**Task set**:
• A. Answer these questions using the passage below on coltan and electric cars:
(i) What is coltan used in?
(ii) What did a 2021 UN report identify?
(iii) How much CO2 does a Tesla Model 3 generate before it touches the road?
• B. Name every geographic place mentioned in the passage below on coltan and electric cars.

**Text excerpt**:
------------------------------

Coltan: Another little-known but critical mineral is coltan, used in capacitors across all modern electronics. Much of it is mined in Central Africa under brutal conditions. There is compelling evidence that coltan mining directly funds militias and warlords, fuelling violence in regions already torn by civil conflict. A 2021 UN report identified links between coltan smuggling and arms trafficking.
In short, our thirst for sleek electronics is underwriting bloodshed.
The Carbon Mirage of the Electric Car
Electric cars are growing in popularity, and I don't blame those who buy them—especially with government incentives and urban driving patterns that make EVs practical. But it is questionable for governments to be pushing these vehicles as aggressively as they do.
A Tesla Model 3, for example, generates 15 to 20 tonnes of CO2 before it even touches the road, mostly through battery production. Many of the rare earth elements used are refined in China, often in coal-powered plants. Once these vehicles arrive in Europe, the continent lacks sufficient green energy infrastructure to support them.

------------------------------

Collected data:
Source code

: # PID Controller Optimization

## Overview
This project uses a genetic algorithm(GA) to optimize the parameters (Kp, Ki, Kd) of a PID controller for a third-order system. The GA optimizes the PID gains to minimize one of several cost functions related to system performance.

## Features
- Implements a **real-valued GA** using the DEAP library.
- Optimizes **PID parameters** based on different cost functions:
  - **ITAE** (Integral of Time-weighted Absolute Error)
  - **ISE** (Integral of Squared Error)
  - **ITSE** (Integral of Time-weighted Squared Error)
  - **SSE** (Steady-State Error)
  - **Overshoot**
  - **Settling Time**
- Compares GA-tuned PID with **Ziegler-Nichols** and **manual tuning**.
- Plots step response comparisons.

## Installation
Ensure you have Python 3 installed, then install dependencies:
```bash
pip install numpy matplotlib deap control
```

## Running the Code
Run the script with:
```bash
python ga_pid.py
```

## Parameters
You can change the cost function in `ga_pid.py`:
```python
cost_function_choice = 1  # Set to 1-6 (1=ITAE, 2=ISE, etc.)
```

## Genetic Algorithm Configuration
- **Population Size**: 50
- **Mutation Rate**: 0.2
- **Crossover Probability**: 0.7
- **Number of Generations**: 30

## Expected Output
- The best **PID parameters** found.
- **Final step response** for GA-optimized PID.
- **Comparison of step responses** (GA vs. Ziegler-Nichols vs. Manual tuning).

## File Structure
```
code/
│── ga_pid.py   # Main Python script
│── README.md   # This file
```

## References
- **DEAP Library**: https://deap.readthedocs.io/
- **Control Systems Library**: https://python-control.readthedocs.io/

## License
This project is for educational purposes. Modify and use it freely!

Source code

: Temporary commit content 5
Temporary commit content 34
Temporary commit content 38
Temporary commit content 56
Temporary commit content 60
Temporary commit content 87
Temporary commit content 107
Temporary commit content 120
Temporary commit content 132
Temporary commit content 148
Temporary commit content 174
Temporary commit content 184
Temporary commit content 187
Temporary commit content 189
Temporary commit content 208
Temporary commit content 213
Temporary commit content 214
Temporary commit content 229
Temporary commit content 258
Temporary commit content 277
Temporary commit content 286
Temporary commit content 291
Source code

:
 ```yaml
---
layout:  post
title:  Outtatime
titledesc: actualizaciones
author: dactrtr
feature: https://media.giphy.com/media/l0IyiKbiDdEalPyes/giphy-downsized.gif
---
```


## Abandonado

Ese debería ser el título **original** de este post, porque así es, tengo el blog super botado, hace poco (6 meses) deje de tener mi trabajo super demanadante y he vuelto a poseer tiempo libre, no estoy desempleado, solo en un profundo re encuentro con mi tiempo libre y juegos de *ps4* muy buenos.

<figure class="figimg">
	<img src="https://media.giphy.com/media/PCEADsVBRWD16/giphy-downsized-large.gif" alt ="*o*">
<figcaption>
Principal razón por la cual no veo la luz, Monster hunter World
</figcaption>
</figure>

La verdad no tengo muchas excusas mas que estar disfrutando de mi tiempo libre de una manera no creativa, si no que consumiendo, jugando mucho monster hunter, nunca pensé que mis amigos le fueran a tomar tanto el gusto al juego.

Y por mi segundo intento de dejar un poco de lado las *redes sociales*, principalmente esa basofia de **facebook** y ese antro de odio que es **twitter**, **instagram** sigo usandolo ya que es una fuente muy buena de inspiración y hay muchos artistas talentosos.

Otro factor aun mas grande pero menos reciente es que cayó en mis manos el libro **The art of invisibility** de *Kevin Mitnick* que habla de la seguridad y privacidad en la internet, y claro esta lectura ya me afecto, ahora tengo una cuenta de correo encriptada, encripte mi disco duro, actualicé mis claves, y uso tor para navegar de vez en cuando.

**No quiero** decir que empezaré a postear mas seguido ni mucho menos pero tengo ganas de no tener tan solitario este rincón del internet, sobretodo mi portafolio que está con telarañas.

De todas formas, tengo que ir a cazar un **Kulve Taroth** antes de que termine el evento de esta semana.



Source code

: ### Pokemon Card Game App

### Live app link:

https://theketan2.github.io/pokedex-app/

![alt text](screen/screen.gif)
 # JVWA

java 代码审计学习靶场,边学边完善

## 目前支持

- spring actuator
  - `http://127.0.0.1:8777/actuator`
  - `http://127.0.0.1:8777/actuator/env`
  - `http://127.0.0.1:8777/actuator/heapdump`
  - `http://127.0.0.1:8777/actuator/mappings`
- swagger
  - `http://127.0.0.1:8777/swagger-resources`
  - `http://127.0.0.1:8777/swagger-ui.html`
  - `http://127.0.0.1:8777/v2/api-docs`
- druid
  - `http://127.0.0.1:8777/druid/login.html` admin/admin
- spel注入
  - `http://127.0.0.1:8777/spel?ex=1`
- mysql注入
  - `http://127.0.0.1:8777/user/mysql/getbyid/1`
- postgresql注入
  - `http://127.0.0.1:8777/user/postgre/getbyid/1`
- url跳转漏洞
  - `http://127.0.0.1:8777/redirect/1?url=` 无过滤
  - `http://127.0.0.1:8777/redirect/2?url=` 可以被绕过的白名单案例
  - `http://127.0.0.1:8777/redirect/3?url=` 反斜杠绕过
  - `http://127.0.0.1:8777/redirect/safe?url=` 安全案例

------------------------------

**Replies**:
• A.
(i) Capacitors across all modern electronics.
(ii) Links between coltan smuggling and arms trafficking.
(iii) 15 to 20 tonnes, mostly through battery production.

• B. Central Africa, China, Europe